Records supplied below:

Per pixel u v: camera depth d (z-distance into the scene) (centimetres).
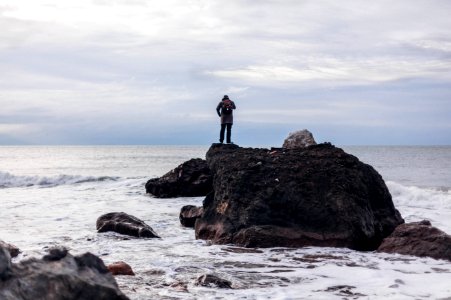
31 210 2103
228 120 2534
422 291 853
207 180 2678
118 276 931
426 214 1958
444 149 13775
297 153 1599
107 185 3331
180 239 1440
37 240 1396
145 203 2398
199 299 756
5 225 1689
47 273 488
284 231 1313
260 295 802
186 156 10012
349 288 876
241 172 1488
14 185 3491
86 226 1662
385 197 1486
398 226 1300
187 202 2436
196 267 1042
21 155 11256
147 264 1070
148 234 1459
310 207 1359
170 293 789
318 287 880
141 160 8312
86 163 7406
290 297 799
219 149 1970
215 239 1378
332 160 1512
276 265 1075
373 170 1523
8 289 454
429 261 1120
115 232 1495
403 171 4988
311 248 1276
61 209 2144
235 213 1402
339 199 1359
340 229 1308
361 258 1157
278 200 1384
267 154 1627
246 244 1301
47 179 3578
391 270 1030
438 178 4256
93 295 500
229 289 840
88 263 535
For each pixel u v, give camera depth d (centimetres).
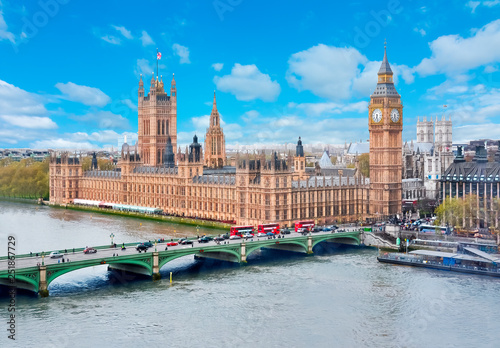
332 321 16150
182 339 14800
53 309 16762
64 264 18088
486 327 15700
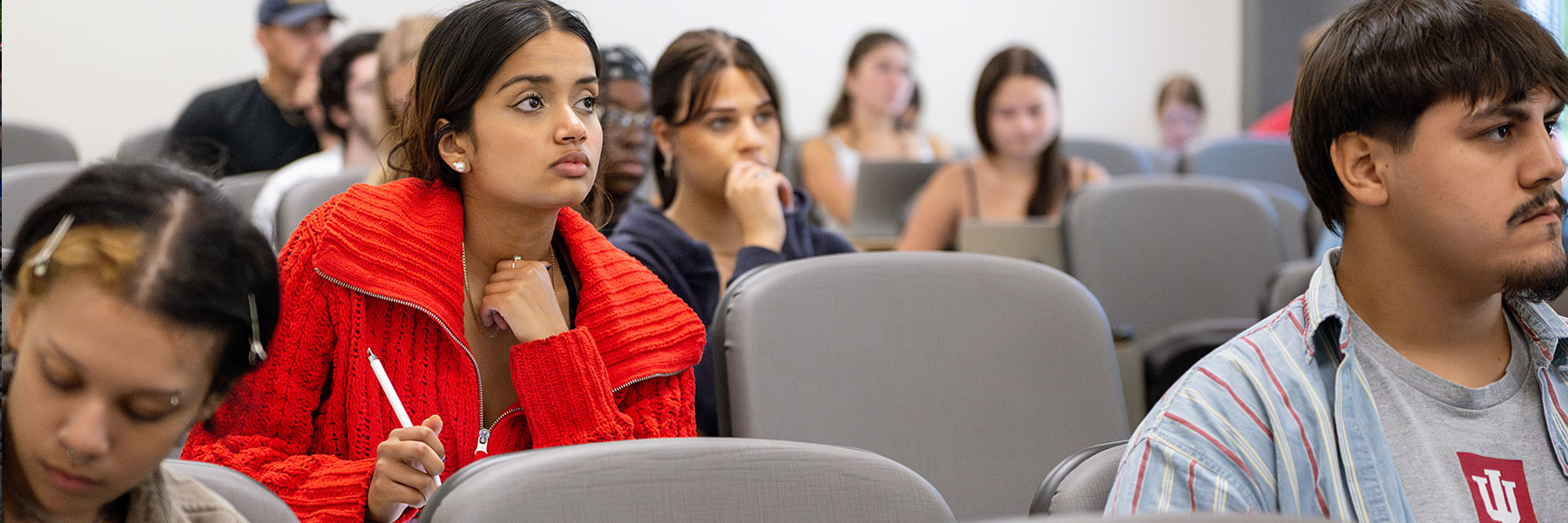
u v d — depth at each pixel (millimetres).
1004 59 3475
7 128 3631
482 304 1520
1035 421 1702
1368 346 1096
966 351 1693
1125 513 1031
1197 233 3062
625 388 1556
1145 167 5117
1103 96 7262
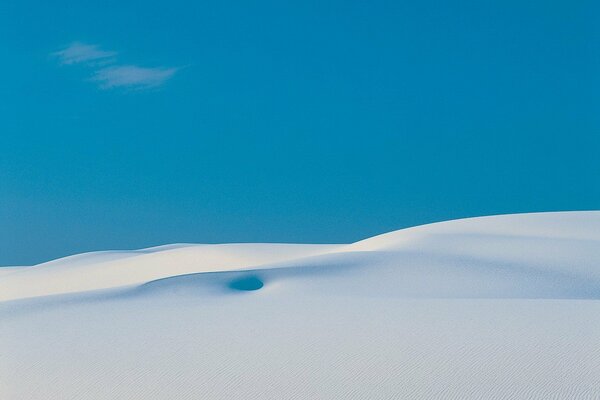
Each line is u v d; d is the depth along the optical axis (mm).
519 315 27312
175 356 22438
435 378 18672
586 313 27750
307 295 39438
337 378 19172
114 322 29500
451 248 54250
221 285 45375
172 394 18781
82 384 20141
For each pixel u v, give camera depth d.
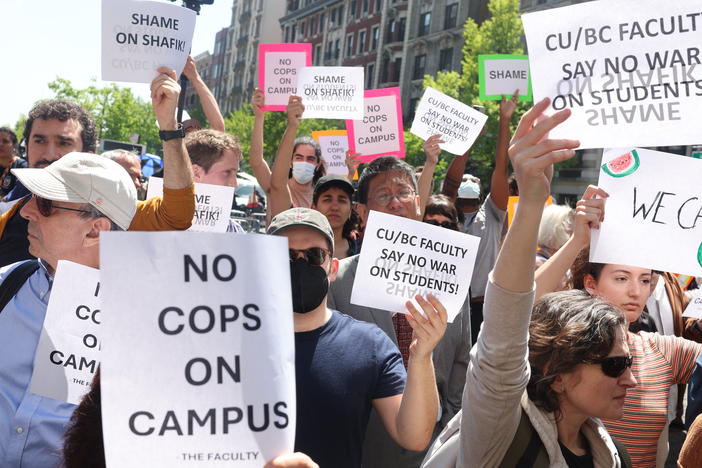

End of Records supplied.

### Assignment
Set down the data above word for word, leaving every picture out.

### Your solution
Per pixel u v: camera depth d (z-distance into the scene) (centimetres).
31 210 2103
228 120 2534
422 291 853
207 180 2678
118 276 931
426 214 1958
444 149 13775
297 153 1599
107 185 3331
180 239 1440
37 240 1396
145 203 2398
199 299 756
5 225 1689
47 273 488
284 231 1313
260 295 802
186 156 10012
349 288 876
241 172 1488
14 185 3491
86 226 1662
385 197 1486
398 226 1300
187 202 2436
196 267 1042
21 155 11256
147 264 1070
148 234 1459
310 207 1359
170 293 789
318 287 880
141 160 8312
86 163 7406
290 297 799
219 149 1970
215 239 1378
332 160 1512
276 265 1075
373 170 1523
8 289 454
429 261 1120
115 232 1495
403 171 4988
311 248 1276
61 209 2144
235 213 1402
339 199 1359
340 229 1308
361 258 1157
278 200 1384
267 154 1627
246 244 1301
47 179 3578
391 270 1030
438 178 4256
93 295 500
229 289 840
88 263 535
For each pixel u v, give camera depth d (centimetres).
332 321 16150
182 339 14800
53 309 16762
64 264 18088
486 327 15700
u v d — depth at each pixel (millimetres).
1004 59 3475
7 128 3631
482 304 1520
1035 421 1702
1368 346 1096
966 351 1693
1125 513 1031
1197 233 3062
625 388 1556
1145 167 5117
1103 96 7262
Each line is u v d; d is the depth along the optical axis (mm).
519 315 27312
175 356 22438
435 378 18672
586 313 27750
307 295 39438
337 378 19172
114 322 29500
451 248 54250
221 285 45375
172 394 18781
82 384 20141
For each pixel u v, give camera depth d.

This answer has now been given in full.